Return to Litchfield
In late January, Donna took me on a tour of Litchfield Island. It’s a skirt of pebbled beaches surrounding three tall bluffs covered in rare Antarctic mosses. The rocky beaches are still stained faintly pink, and bone fragments—seal and penguin—are mixed with the rocks.
“There were 700 pairs when I got here [in 1991],” Donna said, “The same size as Torgie is now.”
Off to the east lay Christine Island, and beyond that Cormorant Island. These are the next two islands that will lose their Adelies, Donna said, without a trace of uncertainty. On a survey of Christine a few days earlier, as thick snowflakes blew out of a soggy sky, the team had counted 82 adults and just 5 surviving young. In 1989 there had been 1,277 pairs—about the same number now at Torgersen, the biggest remaining colony. “It’s about as bleak as bleak gets,” Donna said.
Just then, I spotted that lone, wide-eyed Adelie picking up a pebble. Who knows what evolutionary imperatives it was obeying in that moment. The bird knew it needed to build a nest out of rocks, but it had not yet figured out it would need a supply of sea ice to fill its chicks’ bellies with krill.

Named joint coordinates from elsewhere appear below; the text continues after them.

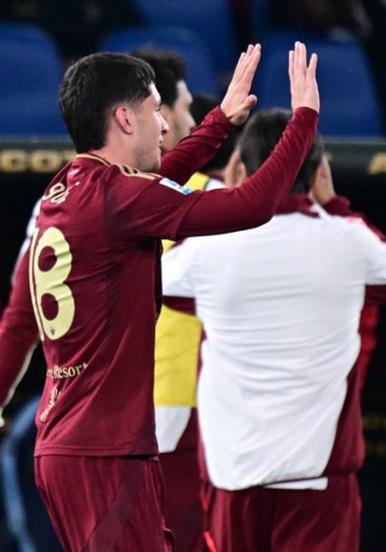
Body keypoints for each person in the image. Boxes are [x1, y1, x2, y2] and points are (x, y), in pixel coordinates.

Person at [0, 42, 320, 550]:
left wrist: (221, 121)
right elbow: (254, 204)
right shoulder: (120, 198)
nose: (167, 126)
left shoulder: (70, 187)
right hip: (104, 452)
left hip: (72, 443)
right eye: (156, 111)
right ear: (126, 118)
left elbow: (153, 184)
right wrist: (303, 120)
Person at [161, 108, 386, 551]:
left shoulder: (206, 249)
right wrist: (335, 206)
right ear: (319, 172)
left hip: (232, 472)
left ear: (237, 168)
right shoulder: (347, 239)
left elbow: (157, 283)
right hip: (316, 475)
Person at [131, 48, 213, 552]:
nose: (188, 120)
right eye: (181, 107)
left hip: (167, 401)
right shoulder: (203, 195)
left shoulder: (77, 192)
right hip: (166, 400)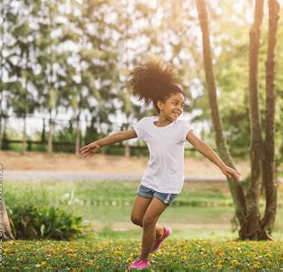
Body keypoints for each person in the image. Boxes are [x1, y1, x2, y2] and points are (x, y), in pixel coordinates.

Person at [80, 60, 241, 270]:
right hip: (151, 179)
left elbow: (202, 146)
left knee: (148, 221)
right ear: (160, 104)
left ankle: (143, 259)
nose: (179, 108)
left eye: (182, 105)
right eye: (175, 103)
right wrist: (99, 143)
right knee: (136, 218)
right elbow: (123, 135)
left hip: (169, 183)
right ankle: (161, 232)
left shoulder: (181, 127)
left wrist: (222, 166)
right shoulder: (147, 125)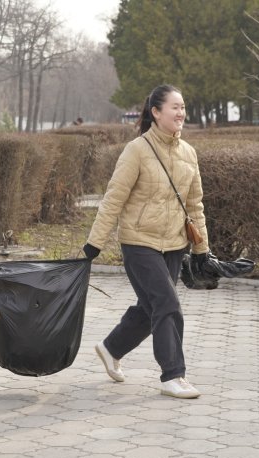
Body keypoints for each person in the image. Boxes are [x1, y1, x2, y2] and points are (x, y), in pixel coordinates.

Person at [82, 84, 209, 399]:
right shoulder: (136, 150)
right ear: (156, 112)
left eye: (182, 107)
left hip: (175, 243)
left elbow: (195, 206)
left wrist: (202, 248)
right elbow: (113, 199)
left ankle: (111, 349)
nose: (180, 113)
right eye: (174, 107)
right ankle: (173, 375)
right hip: (139, 243)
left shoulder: (189, 153)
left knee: (149, 308)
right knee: (167, 304)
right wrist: (94, 244)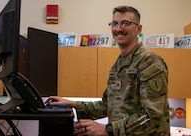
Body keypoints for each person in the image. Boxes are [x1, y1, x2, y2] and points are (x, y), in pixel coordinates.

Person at [45, 5, 170, 136]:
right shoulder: (118, 64)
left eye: (125, 23)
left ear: (139, 29)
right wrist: (72, 104)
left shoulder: (148, 61)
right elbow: (107, 105)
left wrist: (107, 129)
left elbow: (153, 115)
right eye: (115, 23)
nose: (118, 29)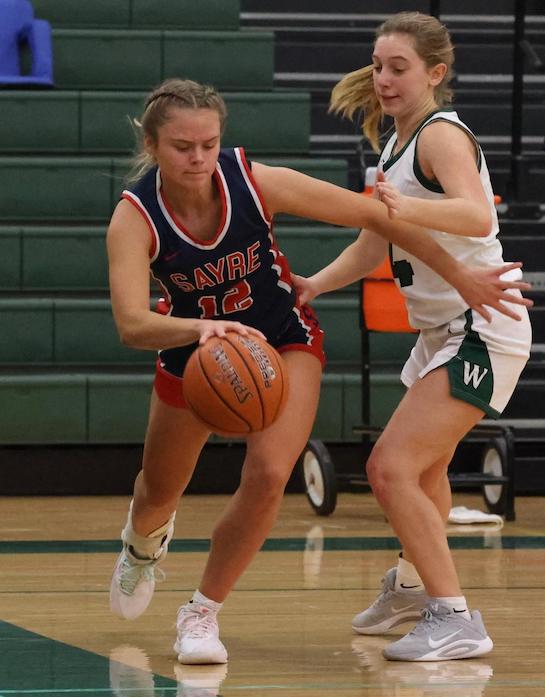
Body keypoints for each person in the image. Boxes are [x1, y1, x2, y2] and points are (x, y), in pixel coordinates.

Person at [106, 77, 532, 665]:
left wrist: (461, 276)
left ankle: (202, 612)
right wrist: (201, 329)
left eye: (209, 143)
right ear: (152, 146)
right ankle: (142, 543)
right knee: (158, 491)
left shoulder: (253, 182)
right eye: (183, 147)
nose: (199, 157)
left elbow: (375, 217)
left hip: (283, 338)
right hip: (193, 348)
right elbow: (132, 324)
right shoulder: (134, 218)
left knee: (269, 474)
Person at [292, 12, 532, 662]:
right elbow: (373, 245)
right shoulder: (392, 148)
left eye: (398, 68)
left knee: (387, 467)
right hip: (441, 329)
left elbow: (476, 213)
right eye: (378, 66)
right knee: (423, 471)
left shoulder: (440, 135)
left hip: (481, 322)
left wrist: (406, 207)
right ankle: (410, 587)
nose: (383, 78)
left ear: (434, 73)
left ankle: (454, 618)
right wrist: (314, 284)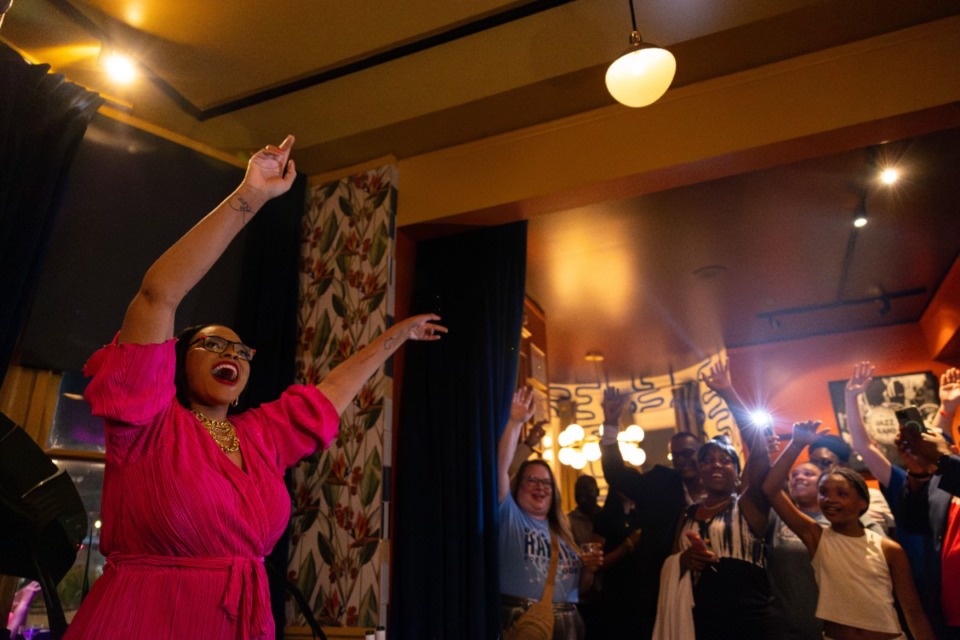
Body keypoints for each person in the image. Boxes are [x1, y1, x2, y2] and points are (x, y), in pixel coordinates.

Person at [64, 136, 447, 640]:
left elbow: (333, 389)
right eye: (213, 347)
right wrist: (251, 195)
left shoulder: (260, 437)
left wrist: (397, 336)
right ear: (174, 367)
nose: (233, 356)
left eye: (243, 352)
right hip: (147, 618)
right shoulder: (148, 423)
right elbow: (159, 295)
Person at [763, 421, 935, 640]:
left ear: (863, 502)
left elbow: (914, 612)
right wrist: (796, 444)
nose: (830, 500)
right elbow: (770, 488)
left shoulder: (889, 548)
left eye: (841, 494)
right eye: (823, 493)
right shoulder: (816, 537)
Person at [666, 360, 782, 639]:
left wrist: (728, 393)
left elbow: (756, 446)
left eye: (725, 460)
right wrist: (685, 560)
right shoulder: (688, 514)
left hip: (750, 623)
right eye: (707, 460)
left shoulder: (747, 504)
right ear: (699, 470)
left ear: (738, 469)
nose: (715, 465)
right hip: (701, 620)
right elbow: (671, 561)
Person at [844, 361, 949, 635]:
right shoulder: (904, 481)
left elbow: (940, 438)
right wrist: (851, 397)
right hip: (920, 584)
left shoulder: (951, 479)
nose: (921, 445)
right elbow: (863, 446)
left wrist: (947, 408)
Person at [598, 387, 702, 639]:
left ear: (702, 453)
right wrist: (611, 423)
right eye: (675, 455)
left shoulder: (717, 486)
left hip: (708, 589)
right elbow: (615, 473)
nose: (680, 460)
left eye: (687, 453)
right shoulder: (660, 483)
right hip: (661, 588)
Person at [499, 388, 602, 640]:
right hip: (522, 623)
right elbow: (500, 469)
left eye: (545, 483)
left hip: (567, 626)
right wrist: (515, 422)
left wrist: (589, 570)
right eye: (531, 481)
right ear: (517, 485)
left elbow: (580, 589)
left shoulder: (565, 532)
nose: (539, 487)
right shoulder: (510, 517)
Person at [807, 433, 895, 535]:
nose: (817, 468)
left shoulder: (870, 496)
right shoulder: (806, 499)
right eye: (813, 463)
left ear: (843, 466)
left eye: (826, 463)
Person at [567, 475, 601, 546]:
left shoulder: (606, 516)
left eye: (591, 492)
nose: (584, 498)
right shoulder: (569, 521)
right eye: (581, 493)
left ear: (597, 492)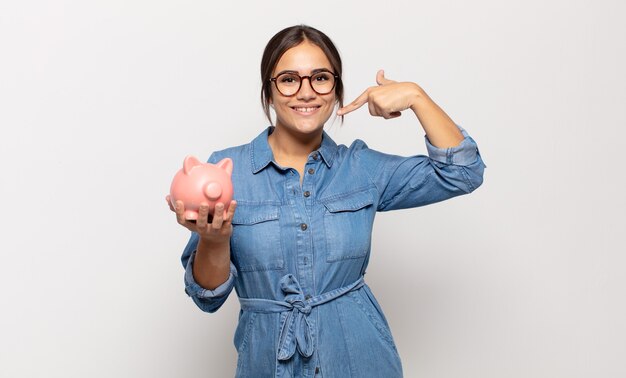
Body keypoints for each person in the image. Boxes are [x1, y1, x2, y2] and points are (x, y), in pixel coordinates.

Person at [167, 25, 485, 378]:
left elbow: (463, 172)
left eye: (320, 78)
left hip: (360, 359)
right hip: (266, 365)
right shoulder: (227, 172)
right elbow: (206, 298)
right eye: (289, 79)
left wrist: (416, 97)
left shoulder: (361, 168)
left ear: (336, 91)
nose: (306, 93)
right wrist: (214, 240)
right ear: (269, 92)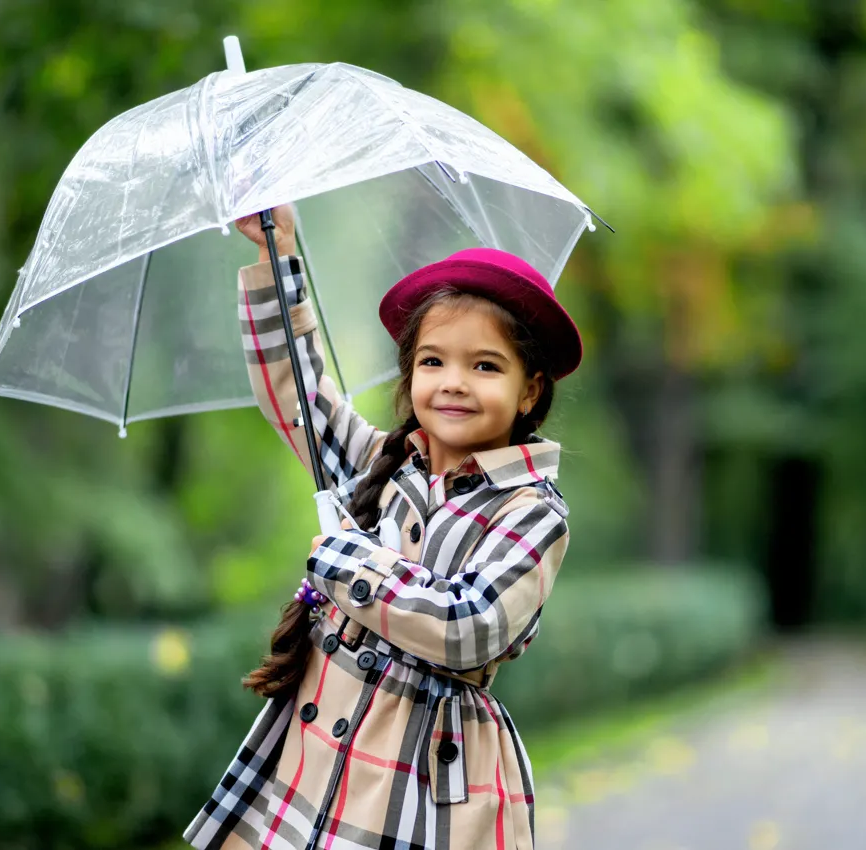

Adelie Penguins are extremely site-faithful. Most return to breed at the exact same subcolony where they hatched as chicks. Perhaps this young bird was one of the last chicks Litchfield ever fledged, eight years ago. To its eyes, did this beach still look like home? Would it be back next year, to gather pebbles and to wait for a mate? I preferred to see the bird as still young and impressionable. Perhaps it will find some sea ice this autumn, fall in with a new group of penguins, and settle somewhere south of here, where prospects for an Adelie are better.
After seeing the changes at Palmer, it hardly makes sense to talk about whether climate change is real. It’s like sitting in a city park on a hot day and debating whether it’s cooler under the shade trees or in the full sun. You can set up thermometers and debate whether they’re properly calibrated. Or you can watch where the picnickers set up their blankets.
“If I give a talk [back home in Montana], I tell people straight up: I’m not here to change your mind, but I will tell you what I see,” Fraser said. That’s the essence of science—the belief that with enough careful observation, the truth will come out into the open.
“Welcome to the future,” she said. “It’s here.”